**What this task involves**
Write out the stretch of lines below that begins at the line with "right shoulder: (74, 76, -23)" and ends at the line with "right hip: (81, 161, -5)", including both, exactly as given and nothing more.

**Records shown**
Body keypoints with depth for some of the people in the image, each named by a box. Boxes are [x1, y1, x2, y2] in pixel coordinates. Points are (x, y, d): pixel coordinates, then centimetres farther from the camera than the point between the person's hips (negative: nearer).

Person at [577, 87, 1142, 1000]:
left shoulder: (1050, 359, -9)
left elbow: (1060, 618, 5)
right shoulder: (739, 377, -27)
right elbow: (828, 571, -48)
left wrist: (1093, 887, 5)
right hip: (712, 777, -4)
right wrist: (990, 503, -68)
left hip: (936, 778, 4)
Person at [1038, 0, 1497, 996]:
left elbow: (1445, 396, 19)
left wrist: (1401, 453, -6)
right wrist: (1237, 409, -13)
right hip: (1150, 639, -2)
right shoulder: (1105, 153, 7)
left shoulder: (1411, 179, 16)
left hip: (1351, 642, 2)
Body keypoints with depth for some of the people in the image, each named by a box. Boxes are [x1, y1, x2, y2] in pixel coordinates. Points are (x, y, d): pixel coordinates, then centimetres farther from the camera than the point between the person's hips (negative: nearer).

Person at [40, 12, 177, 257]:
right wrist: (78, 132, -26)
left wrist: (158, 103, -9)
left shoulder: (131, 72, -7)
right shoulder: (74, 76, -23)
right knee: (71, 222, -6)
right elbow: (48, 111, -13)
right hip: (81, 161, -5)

* * *

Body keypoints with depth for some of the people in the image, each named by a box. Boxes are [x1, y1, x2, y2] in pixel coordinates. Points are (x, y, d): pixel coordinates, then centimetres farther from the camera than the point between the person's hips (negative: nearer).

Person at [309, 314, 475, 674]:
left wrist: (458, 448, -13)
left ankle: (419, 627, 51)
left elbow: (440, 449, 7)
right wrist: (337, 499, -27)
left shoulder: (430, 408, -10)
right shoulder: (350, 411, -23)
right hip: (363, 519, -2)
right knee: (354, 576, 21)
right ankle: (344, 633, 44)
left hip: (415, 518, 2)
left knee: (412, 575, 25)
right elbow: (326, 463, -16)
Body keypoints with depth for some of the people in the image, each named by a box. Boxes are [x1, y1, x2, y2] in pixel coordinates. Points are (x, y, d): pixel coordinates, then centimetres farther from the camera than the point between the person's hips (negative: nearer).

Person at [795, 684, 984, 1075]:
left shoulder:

**Result of this exercise**
right shoulder: (74, 76, -23)
right knee: (71, 222, -6)
right elbow: (48, 111, -13)
right hip: (81, 161, -5)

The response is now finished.